Dans le septième et le huitième Discours, Descartes donne une belle théorie géométrique sur les formes que doivent avoir les verres pour produire les effets qui peuvent servir à la perfection de la vision, et, après avoir examiné ce qui arrive aux rayons qui traversent ces verres de différentes formes, il conclut que les verres elliptiques et hyperboliques sont les meilleurs de tous pour rassembler les rayons ; et il finit par donner, dans le neuvième Discours, la manière de construire les lunettes de longue vue, et, dans le dixième et dernier Discours, celle de tailler les verres.

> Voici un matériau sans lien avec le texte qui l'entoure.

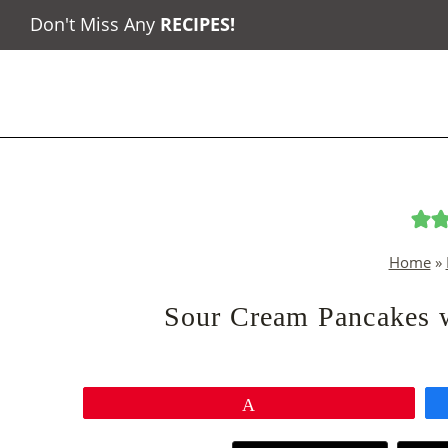
Skip
Don't Miss Any
RECIPES
!
to
content
Home
»
Sour Cream Pancakes 
Pin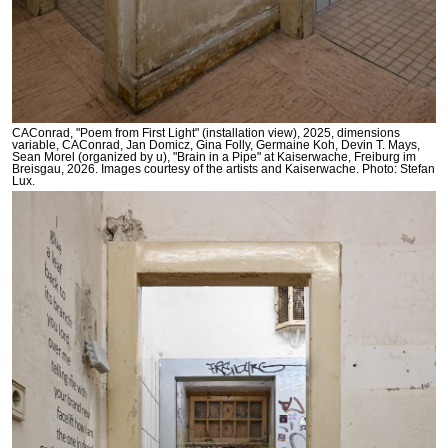
CAConrad, "Poem from First Light" (installation view), 2025, dimensions
variable, CAConrad, Jan Domicz, Gina Folly, Germaine Koh, Devin T. Mays,
Sean Morel (organized by u), "Brain in a Pipe" at Kaiserwache, Freiburg im
Breisgau, 2026. Images courtesy of the artists and Kaiserwache. Photo: Stefan
Lux.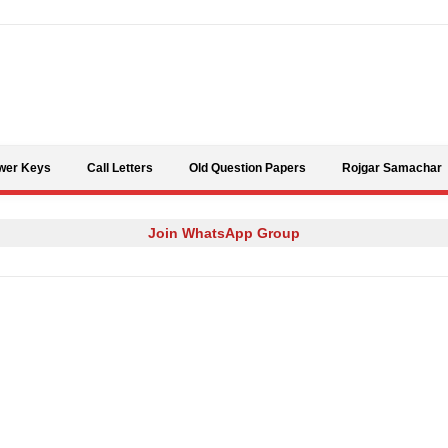
Skip to content
wer Keys
Call Letters
Old Question Papers
Rojgar Samachar
Join WhatsApp Group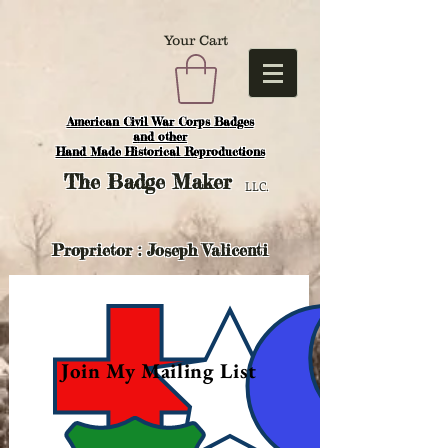
Your Cart
American Civil War Corps Badges
and o
ther
Hand Made Historical Reproductions
The
Badge Maker
LLC.
Proprietor : Joseph Valicenti
Join My Mailing List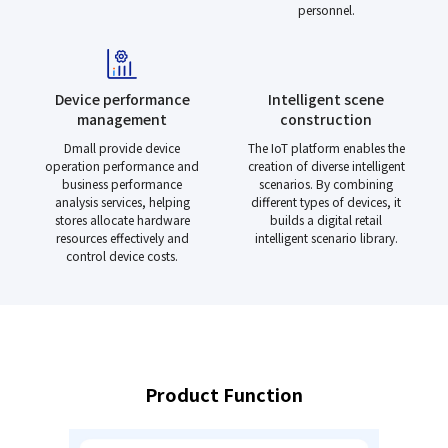
personnel.
Device performance
Intelligent scene
management
construction
Dmall provide device
The IoT platform enables the
operation performance and
creation of diverse intelligent
business performance
scenarios. By combining
analysis services, helping
different types of devices, it
stores allocate hardware
builds a digital retail
resources effectively and
intelligent scenario library.
control device costs.
Product Function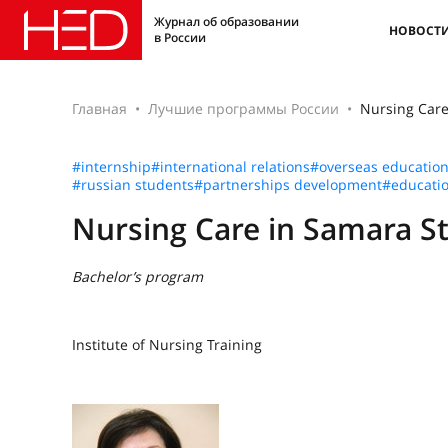
Журнал об образовании
НОВОСТ
в России
Главная
Лучшие программы России
Nursing Care
#internship
#international relations
#overseas educatio
#russian students
#partnerships development
#educatio
Nursing Care in Samara St
Bachelor’s program
Institute of Nursing Training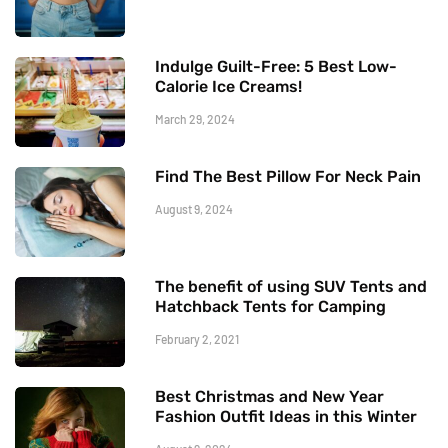
Indulge Guilt-Free: 5 Best Low-
Calorie Ice Creams!
March 29, 2024
Find The Best Pillow For Neck Pain
August 9, 2024
The benefit of using SUV Tents and
Hatchback Tents for Camping
February 2, 2021
Best Christmas and New Year
Fashion Outfit Ideas in this Winter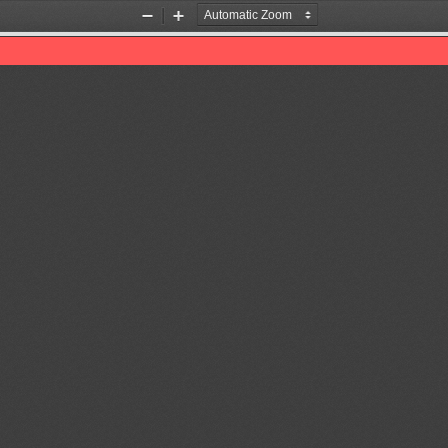
Zoom
Zoom
Out
In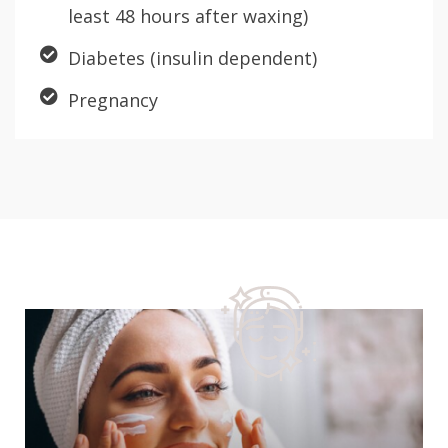
least 48 hours after waxing)
Diabetes (insulin dependent)
Pregnancy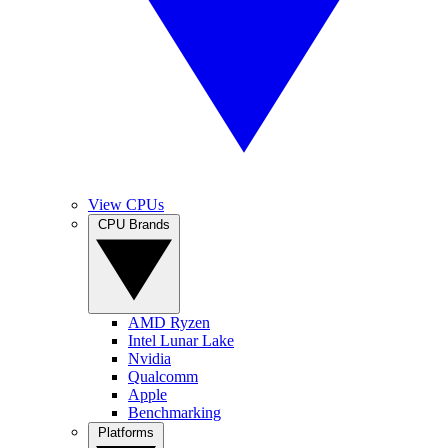
View CPUs
CPU Brands
AMD Ryzen
Intel Lunar Lake
Nvidia
Qualcomm
Apple
Benchmarking
Platforms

Cette partie de l’ouvrage de Descartes, qui est proprement la seule partie mathématique de son Traité, est plus fondée et beaucoup mieux raisonnée que les précédentes ; cependant on n’a point appliqué sa théorie à la pratique, on n’a pas taillé des verres elliptiques ou hyperboliques, et l’on a oublié ces fameuses ovales qui font le principal objet du second livre de sa géométrie : la différente réfrangibilité des rayons, qui était inconnue à Descartes, n’a pas été découverte que cette théorie géométrique a été abandonnée. Il est en effet démontré qu’il n’y a pas autant à gagner par le choix de ces formes qu’il y a à perdre par la différente réfrangibilité des rayons, puisque, selon leur différent degré de réfrangibilité, ils se rassemblent plus ou moins près ; mais comme l’on est parvenu à faire des lunettes achromatiques, dans lesquelles on compense la différente réfrangibilité des rayons par des verres de différente densité, il serait très utile aujourd’hui de tailler des verres hyperboliques ou elliptiques, si l’on veut donner aux lunettes achromatiques toute la perfection dont elles sont susceptibles.

Après ce que je viens d’exposer, il me semble que l’on ne devrait pas être surpris que Descartes eût mal prononcé au sujet des miroirs d’Archimède, puisqu’il ignorait un si grand nombre de choses qu’on a découvertes depuis ; mais comme c’est ici le point particulier que je veux examiner, il faut rapporter ce qu’il en a dit, afin qu’on soit plus en état d’en juger.

« Vous pouvez aussi remarquer, par occasion, que les rayons du soleil, ramassés par le verre elliptique, doivent brûler avec plus de force qu’étant rassemblés par l’hyperbolique, car il ne faut pas seulement prendre garde aux rayons qui viennent du centre du soleil, mais aussi à tous les autres qui, venant des autres points de la superficie, n’ont pas sensiblement moins de force que ceux du centre ; en sorte que la violence de la chaleur qu’ils peuvent causer se doit mesurer par la grandeur du corps qui les assemble, comparée avec celle de l’espace où il les assemble… sans que la grandeur du diamètre de ce corps y puisse rien ajouter, ni sa figure particulière, qu’environ un quart ou un tiers tout au plus ; il est certain que cette ligne brûlante à l’infini, que quelques-uns ont imaginée, n’est qu’une rêverie. »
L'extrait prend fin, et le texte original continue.